The dash-dash has no confirmation screen. I think the problem is the R-15 is sluggish doing some things, you press a key and it looks like it is not doing anything so you press it again. I cant tell you how many times this has happened to me.


----------



## stupid0g (Nov 25, 2005)

Ok guys still no confirmation back yet what is causing this, but I think i may have a clue.

Noticed when the R15 was finally installed on thursday that as we all know with the tivo/r15 series the program guide takes forever to load. Combine this with the fact that i was setting up my series links and normal recordings, that i was slowing it down like crazy as we all have before.

well on saturday went ahead to delete some programs that i'd alrdy watched an lo and behold same issue with -- feature, first recording at top of the list deleted at the same time.

Tried it again later, same results, however with both of these situations i had roughly 80-110 items in my todo list, so i know it was tearing up the system resources as far as capacity, so i went ahead and deleted almost every recording scheduled and all but 4 of my saved items.

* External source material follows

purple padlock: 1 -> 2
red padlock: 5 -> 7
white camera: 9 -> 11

so at this poit the system is running like it should be, tried the -- function with no issue, so i do beleive the main problem is as Wolffpack stated, rcvr is interpting it as a 3/4- causing the main issue.

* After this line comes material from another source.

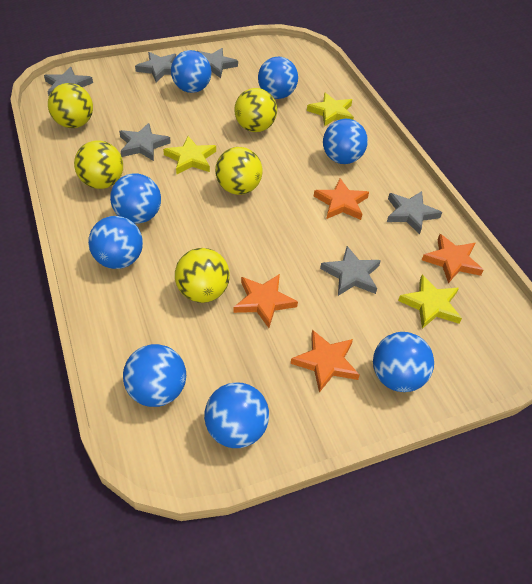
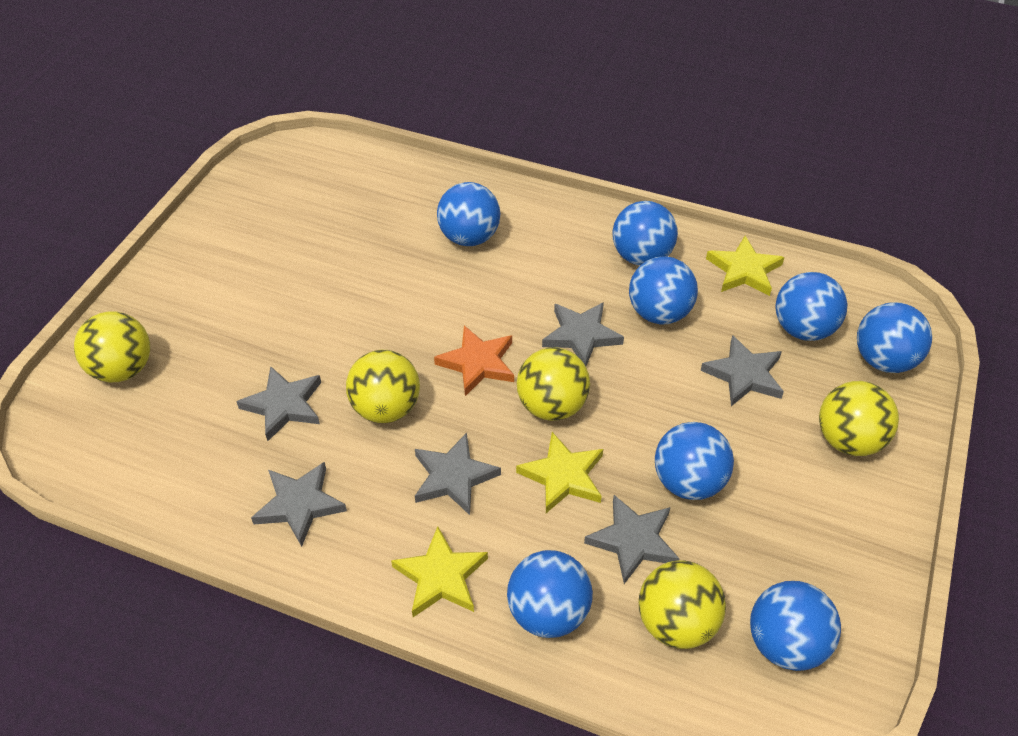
orange star: 4 -> 1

still waiting back from our support team on what the "official" answer is through


----------



## Malibu13 (Sep 12, 2004)

stupidog, thanks for the update.  It does appear that the more we have stored in these units, the more "sluggish" they get, causing weird things to happen that may not be present when the unit is running at a smooth pace without having to beg for more resources. Remote response is at its worse, when the R15 is loaded up.


----------



## stupid0g (Nov 25, 2005)

Well on a side note since we're on system resources, as a side test i ran the unit til friday w/o putting it into standby mode, then until tonight i'v been putting it into standby, and i will confirm that it does seem to speed up the processing of items in the todo list as well as the response time, however this confirmation isn't in my capacity as a technical csr but as an owner. 

Paul


----------



## Clint Lamor (Nov 15, 2005)

I noticed this past weekend when I came back from vacation I was clearing up repeats of stuff I want on first runs on, that I didn't actually need to hit -- just a single - in the ToDo list would delete the program. Does this work for anyone else in the same manner?


----------



## wohlfie (Dec 28, 2005)

On a side note (sort of), I too thought I was experiencing multiple deletes from a single '--' when I first got my unit.

However, it turned out I was not, just experiencing a "related" glitch with MyVOD which has been commented on before....namely stuff disappearing or the list being empty, but not really. Simply toggling to the "Showcase" list and back seemed to "repopulate" the MyVOD and the program I thought was deleted was back.

I haven't noticed this in a while, so maybe 109A took care of it...and I use -- frequently to delete and have not experienced any issues in the last few weeks....


----------